======== AVAILABLE DATA

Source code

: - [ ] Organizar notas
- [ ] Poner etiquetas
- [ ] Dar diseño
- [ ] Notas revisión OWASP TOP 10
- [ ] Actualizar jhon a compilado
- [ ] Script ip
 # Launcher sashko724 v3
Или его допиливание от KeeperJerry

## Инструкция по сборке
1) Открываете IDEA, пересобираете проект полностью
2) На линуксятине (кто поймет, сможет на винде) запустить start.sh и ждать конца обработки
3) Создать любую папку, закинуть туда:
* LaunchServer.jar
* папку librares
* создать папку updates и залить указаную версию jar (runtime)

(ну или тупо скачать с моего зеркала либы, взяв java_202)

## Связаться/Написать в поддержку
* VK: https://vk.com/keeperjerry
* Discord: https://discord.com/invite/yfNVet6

================
======== AVAILABLE DATA

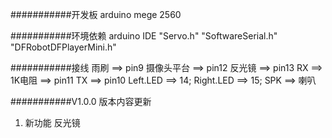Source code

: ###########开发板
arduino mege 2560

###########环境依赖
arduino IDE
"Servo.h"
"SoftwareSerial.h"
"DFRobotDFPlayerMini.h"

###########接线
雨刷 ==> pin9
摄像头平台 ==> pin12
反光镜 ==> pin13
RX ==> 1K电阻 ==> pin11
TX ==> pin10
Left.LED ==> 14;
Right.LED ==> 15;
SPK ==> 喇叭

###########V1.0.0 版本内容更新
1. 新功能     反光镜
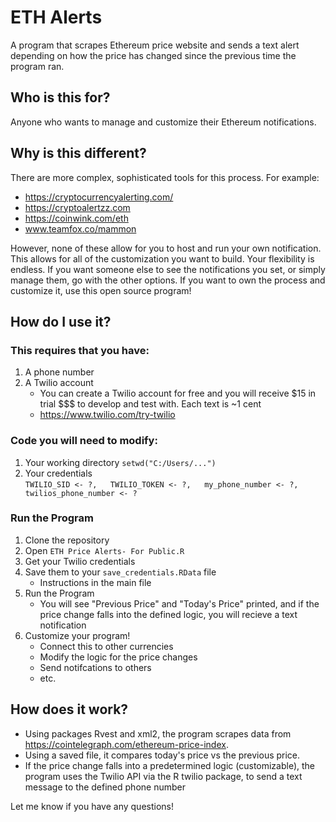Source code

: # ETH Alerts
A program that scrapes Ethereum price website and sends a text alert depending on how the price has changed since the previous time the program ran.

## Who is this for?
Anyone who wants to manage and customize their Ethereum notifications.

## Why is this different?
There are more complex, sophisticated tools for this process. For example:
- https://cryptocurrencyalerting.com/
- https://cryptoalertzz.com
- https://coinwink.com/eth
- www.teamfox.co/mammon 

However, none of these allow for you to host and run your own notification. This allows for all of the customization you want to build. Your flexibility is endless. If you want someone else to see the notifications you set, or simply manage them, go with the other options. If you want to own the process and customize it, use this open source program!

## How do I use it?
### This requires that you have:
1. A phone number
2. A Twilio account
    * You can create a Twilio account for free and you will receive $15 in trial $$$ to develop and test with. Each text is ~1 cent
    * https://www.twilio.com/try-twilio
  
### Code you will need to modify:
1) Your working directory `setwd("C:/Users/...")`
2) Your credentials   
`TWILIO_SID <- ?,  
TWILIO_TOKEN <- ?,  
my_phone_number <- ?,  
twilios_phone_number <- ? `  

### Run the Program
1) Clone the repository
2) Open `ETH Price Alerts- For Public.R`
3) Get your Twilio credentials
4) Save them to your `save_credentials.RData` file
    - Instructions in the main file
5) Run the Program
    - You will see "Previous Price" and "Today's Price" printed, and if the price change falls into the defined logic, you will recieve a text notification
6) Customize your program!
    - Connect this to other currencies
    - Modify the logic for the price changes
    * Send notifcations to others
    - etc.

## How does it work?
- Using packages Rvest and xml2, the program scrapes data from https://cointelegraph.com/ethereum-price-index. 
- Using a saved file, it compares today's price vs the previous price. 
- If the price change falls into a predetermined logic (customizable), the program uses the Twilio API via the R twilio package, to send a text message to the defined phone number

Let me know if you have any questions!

================
======== AVAILABLE DATA

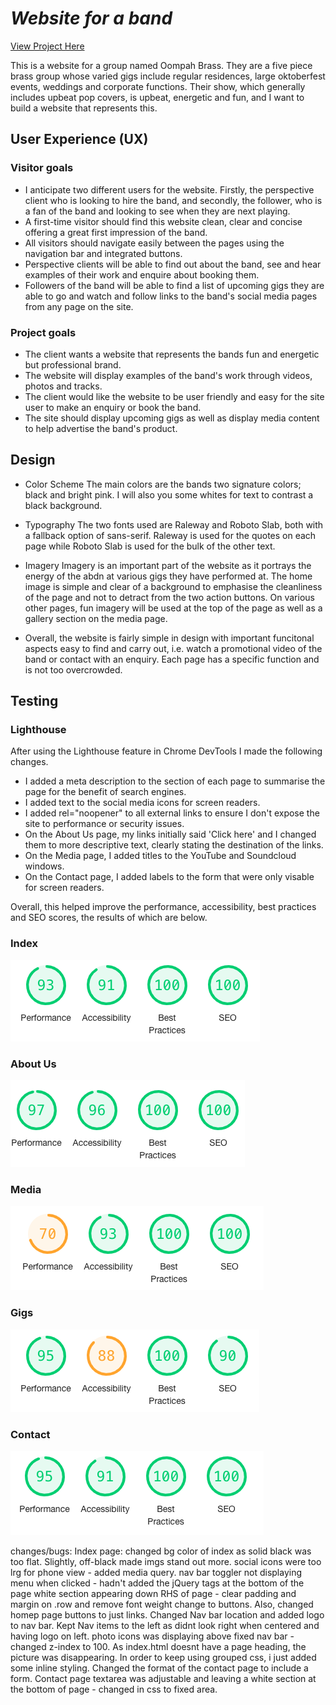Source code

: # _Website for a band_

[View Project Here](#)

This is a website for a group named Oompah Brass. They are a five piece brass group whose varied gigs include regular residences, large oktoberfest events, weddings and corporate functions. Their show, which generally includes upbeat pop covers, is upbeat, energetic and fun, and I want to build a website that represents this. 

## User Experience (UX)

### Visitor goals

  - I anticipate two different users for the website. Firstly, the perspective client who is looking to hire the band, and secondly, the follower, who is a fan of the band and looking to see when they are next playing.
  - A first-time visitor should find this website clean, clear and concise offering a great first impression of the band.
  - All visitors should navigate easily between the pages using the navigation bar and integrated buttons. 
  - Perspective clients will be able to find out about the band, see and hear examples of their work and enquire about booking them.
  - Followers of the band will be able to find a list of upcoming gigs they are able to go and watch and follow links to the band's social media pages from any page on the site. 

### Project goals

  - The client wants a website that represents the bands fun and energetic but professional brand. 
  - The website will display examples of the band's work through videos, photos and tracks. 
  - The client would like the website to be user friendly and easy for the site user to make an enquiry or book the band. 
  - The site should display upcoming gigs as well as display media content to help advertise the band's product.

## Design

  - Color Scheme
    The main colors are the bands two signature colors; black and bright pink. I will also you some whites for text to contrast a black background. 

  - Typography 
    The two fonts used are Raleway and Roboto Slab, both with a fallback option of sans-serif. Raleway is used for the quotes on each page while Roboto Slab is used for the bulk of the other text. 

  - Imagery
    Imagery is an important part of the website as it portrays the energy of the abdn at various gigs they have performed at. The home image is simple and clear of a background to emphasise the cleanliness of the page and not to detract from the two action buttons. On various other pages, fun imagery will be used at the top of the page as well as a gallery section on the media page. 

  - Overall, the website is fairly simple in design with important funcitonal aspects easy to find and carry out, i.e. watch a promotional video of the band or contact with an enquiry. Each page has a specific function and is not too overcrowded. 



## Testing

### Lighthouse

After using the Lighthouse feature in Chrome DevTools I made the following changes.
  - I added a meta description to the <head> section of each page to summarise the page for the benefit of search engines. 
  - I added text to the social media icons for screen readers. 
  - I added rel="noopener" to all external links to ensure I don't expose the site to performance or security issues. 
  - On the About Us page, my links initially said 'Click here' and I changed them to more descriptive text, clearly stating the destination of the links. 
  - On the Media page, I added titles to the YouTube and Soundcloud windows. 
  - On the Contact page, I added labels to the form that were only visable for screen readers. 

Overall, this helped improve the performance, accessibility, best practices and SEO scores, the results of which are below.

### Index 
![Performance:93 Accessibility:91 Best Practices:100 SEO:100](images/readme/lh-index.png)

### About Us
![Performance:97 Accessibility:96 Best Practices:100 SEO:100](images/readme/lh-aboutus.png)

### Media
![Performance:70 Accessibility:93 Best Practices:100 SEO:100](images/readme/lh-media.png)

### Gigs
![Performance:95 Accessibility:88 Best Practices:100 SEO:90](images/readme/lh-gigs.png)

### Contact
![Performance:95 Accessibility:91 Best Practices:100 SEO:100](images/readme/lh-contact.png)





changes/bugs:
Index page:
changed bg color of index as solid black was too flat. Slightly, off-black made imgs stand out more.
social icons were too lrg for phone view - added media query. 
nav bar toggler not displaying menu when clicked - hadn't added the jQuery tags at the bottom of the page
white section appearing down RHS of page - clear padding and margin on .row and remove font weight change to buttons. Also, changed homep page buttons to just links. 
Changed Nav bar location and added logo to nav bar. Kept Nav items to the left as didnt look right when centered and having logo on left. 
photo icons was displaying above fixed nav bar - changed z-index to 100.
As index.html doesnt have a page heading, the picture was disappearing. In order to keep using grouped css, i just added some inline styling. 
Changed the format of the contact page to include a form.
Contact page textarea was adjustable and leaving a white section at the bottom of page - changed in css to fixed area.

================

§ **EXERCISE OBJECTIVE**: Each line that contains the string "wants" should be copied from the data above.

§ **WRITTEN REPLY**:
Anyone who wants to manage and customize their Ethereum notifications.
  - The client wants a website that represents the bands fun and energetic but professional brand. 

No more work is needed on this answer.